Makna Surat Al-Ikhlāsh II



Oleh: A. Faisal Marzuki



A
yat Keempat dari Surat al-Ikhlāsh menyatakan: “Dan tidak ada sesuatu pun yang setara dengan Dia.” Makin jelaslah disini bahwa kalau diakui Dia (Tuhan) beranak, tandanya dalam konsep ini Allah Tuhan itu mengenal waktu tua, perlu pensiun. Karena Tuanya maka tidak sanggup lagi menjalankan kekuasaan-Nya.
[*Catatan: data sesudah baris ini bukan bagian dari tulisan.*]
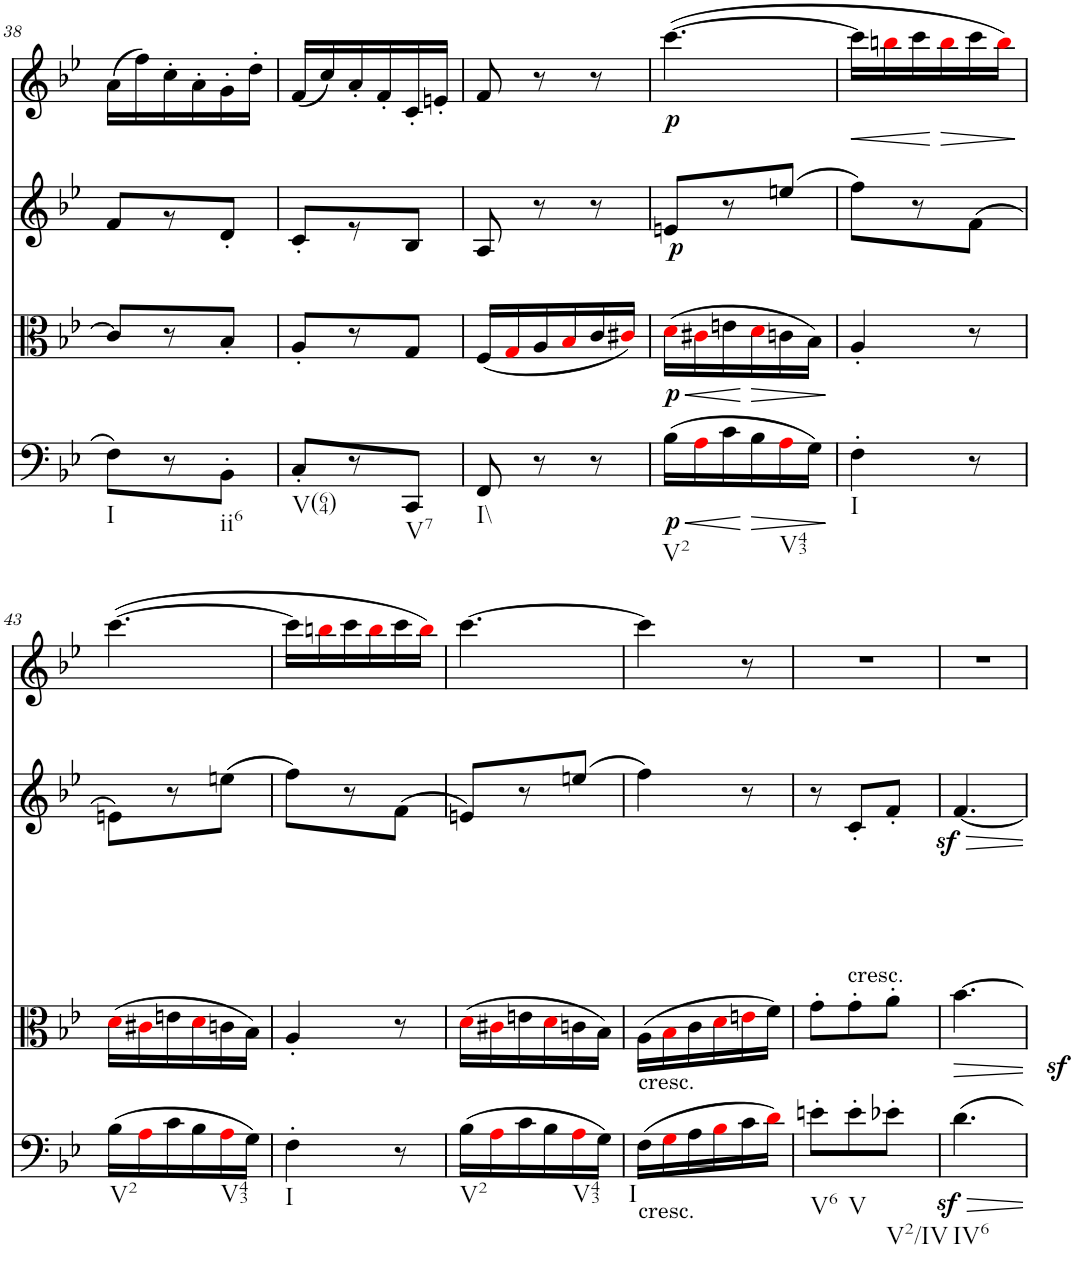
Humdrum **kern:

**kern	**dynam	**kern	**dynam	**kern	**dynam	**kern	**dynam
*part4	*part4	*part3	*part3	*part2	*part2	*part1	*part1
*staff4	*staff4	*staff3	*staff3	*staff2	*staff2	*staff1	*staff1
*I"Violoncello	*	*I"Viola	*	*I"Violin II	*	*I"Violin I	*
*I'Vc	*	*I'Vla	*	*I'Vln	*	*I'Vln	*
!!LO:PB:g=z
*clefF4	*	*clefC3	*	*clefG2	*	*clefG2	*
*k[b-e-]	*	*k[b-e-]	*	*k[b-e-]	*	*k[b-e-]	*
*M3/8	*	*M3/8	*	*M3/8	*	*M3/8	*
=38	=38	=38	=38	=38	=38	=38	=38
!LO:TX:b:t=I	!	!	!	!	!	!	!
8F\L	.	8c/L]	.	8f/L	.	(16a\LL	.
.	.	.	.	.	.	16ff\)	.
8r	.	8r	.	8r	.	16cc'\	.
.	.	.	.	.	.	16a'\	.
!LO:TX:b:t=ii6	!	!	!	!	!	!	!
8BB-'\J	.	8B-'/J	.	8d'/J	.	16g'\	.
.	.	.	.	.	.	16dd'\JJ	.
=39	=39	=39	=39	=39	=39	=39	=39
!LO:TX:b:t=V(64)	!	!	!	!	!	!	!
8C'/L	.	8A'/L	.	8c'/L	.	(16f/LL	.
.	.	.	.	.	.	16cc/)	.
8r	.	8r	.	8r	.	16a'/	.
.	.	.	.	.	.	16f'/	.
!LO:TX:b:t=V7	!	!	!	!	!	!	!
8CC/J	.	8G/J	.	8B-/J	.	16c'/	.
.	.	.	.	.	.	16en'/JJ	.
=40	=40	=40	=40	=40	=40	=40	=40
!LO:TX:b:t=I\\	!	!	!	!	!	!	!
8FF/	.	(16F/LL	.	8A/	.	8f/	.
.	.	16Gi/	.	.	.	.	.
8r	.	16A/	.	8r	.	8r	.
.	.	16B-i/	.	.	.	.	.
8r	.	16c/	.	8r	.	8r	.
.	.	16c#Xi/JJ)	.	.	.	.	.
=41	=41	=41	=41	=41	=41	=41	=41
!LO:TX:b:t=V2	!	!	!	!	!	!	!
!	!LO:HP:b	!	!LO:HP:b	!	!	!	!
!	!LO:DY:n=1:b	!	!LO:DY:n=1:b	!	!LO:DY:b	!	!LO:DY:b
(16B-\LL	< p	(16di\LL	< p	8en/L	p	([4.ccc\	p
16Ai\	.	16c#Xi\	.	.	.	.	.
16c\	.	16en\	.	8r	.	.	.
!	!LO:HP:n=1:b	!	!LO:HP:n=1:b	!	!	!	!
16B-\	[ >	16di\	[ >	.	.	.	.
!LO:TX:b:t=V43	!	!	!	!	!	!	!
16Ai\	.	16cn\	.	(8een/J	.	.	.
16G\JJ)	.	16B-\JJ)	.	.	.	.	.
.	]	.	]	.	.	.	.
=42	=42	=42	=42	=42	=42	=42	=42
!LO:TX:b:t=I	!	!	!	!	!	!	!
!	!	!	!	!	!	!	!LO:HP:b
4F'\	.	4A'/	.	8ff\L)	.	16ccc\LL]	<
.	.	.	.	.	.	16bbni\	.
.	.	.	.	8r	.	16ccc\	.
!	!	!	!	!	!	!	!LO:HP:n=1:b
.	.	.	.	.	.	16bbi\	[ >
8r	.	8r	.	(8f\J	.	16ccc\	.
.	.	.	.	.	.	16bbi\JJ)	.
.	.	.	.	.	.	.	]
!!LO:LB:g=z
=43	=43	=43	=43	=43	=43	=43	=43
!LO:TX:b:t=V2	!	!	!	!	!	!	!
(16B-\LL	.	(16di\LL	.	8en\L)	.	([4.ccc\	.
16Ai\	.	16c#Xi\	.	.	.	.	.
16c\	.	16en\	.	8r	.	.	.
16B-\	.	16di\	.	.	.	.	.
!LO:TX:b:t=V43	!	!	!	!	!	!	!
16Ai\	.	16cn\	.	(8een\J	.	.	.
16G\JJ)	.	16B-\JJ)	.	.	.	.	.
=44	=44	=44	=44	=44	=44	=44	=44
!LO:TX:b:t=I	!	!	!	!	!	!	!
4F'\	.	4A'/	.	8ff\L)	.	16ccc\LL]	.
.	.	.	.	.	.	16bbni\	.
.	.	.	.	8r	.	16ccc\	.
.	.	.	.	.	.	16bbi\	.
8r	.	8r	.	(8f\J	.	16ccc\	.
.	.	.	.	.	.	16bbi\JJ)	.
=45	=45	=45	=45	=45	=45	=45	=45
!LO:TX:b:t=V2	!	!	!	!	!	!	!
(16B-\LL	.	(16di\LL	.	8en/L)	.	[4.ccc\	.
16Ai\	.	16c#Xi\	.	.	.	.	.
16c\	.	16en\	.	8r	.	.	.
16B-\	.	16di\	.	.	.	.	.
!LO:TX:b:t=V43	!	!	!	!	!	!	!
16Ai\	.	16cn\	.	(8een/J	.	.	.
16G\JJ)	.	16B-\JJ)	.	.	.	.	.
=46	=46	=46	=46	=46	=46	=46	=46
!	!	!LO:TX:b:t=cresc.	!	!	!	!	!
!LO:TX:b:t=cresc.	!	!	!	!	!	!	!
!LO:TX:b:t=I	!	!	!	!	!	!	!
(16F\LL	.	(16A\LL	.	4ff\)	.	4ccc\]	.
16Gi\	.	16B-i\	.	.	.	.	.
16A\	.	16c\	.	.	.	.	.
16B-i\	.	16di\	.	.	.	.	.
16c\	.	16eni\	.	8r	.	8r	.
16di\JJ)	.	16f\JJ)	.	.	.	.	.
=47	=47	=47	=47	=47	=47	=47	=47
!LO:TX:b:t=V6	!	!	!	!	!	!	!
8en'\L	.	8g'\L	.	8r	.	4.r	.
!	!	!	!	!LO:TX:b:t=cresc.	!	!	!
!LO:TX:b:t=V	!	!	!	!	!	!	!
8e'\	.	8g'\	.	8c'/L	.	.	.
!LO:TX:b:t=V2/IV	!	!	!	!	!	!	!
8e-X'\J	.	8az<'\J	.	8f'/J	.	.	.
=48	=48	=48	=48	=48	=48	=48	=48
!LO:TX:b:t=IV6	!	!	!	!	!	!	!
4.dz<\	.	[4.b-\	.	[4.fz</	.	4.r	.
=	=	=	=	=	=	=	=
*-	*-	*-	*-	*-	*-	*-	*-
Selanjutnya memerlukan anak untuk menyilihkan kekuasaan-Nya.

Kalau diakui bahwa Dia berbilang (tidak Esa lagi) karena ada bapak kemudian ada anak, tapi kedudukannya sama. Maka konsekuensi dari fikiran yang sehat yang mana jua pun akan menyatakan bahwa ‘keduanya’ akan sama kurang kekuasaannya. Kalau ada dua yang setara, sekedudukan, sama tinggi pangkatnya, sama kekuasaanya atas alam jagat raya ini, maka tidak ada fikiran sehat yang akan dapat menerimanya kalau dikatakan bahwa keduanya berkuasa mutlak. Dan kalau keduanya sama tarafnya, ini berarti sama-sama kurang kuasanya, yakni masing-masing mendapat separuh. Dengan itu maka tidak ada yang sempurna mutlak ketuhanan dari keduanya itu. Artinya dengan itu bahwa itu adalah bukan tuhan melainkan alam dalam bentuk seperti  teori ‘trias politika’ yang satu berkuasa sebagai eksekutif, yang satu berkuasa sebagai legislatif, yang satunya lagi berkuasa sebagai judikatif.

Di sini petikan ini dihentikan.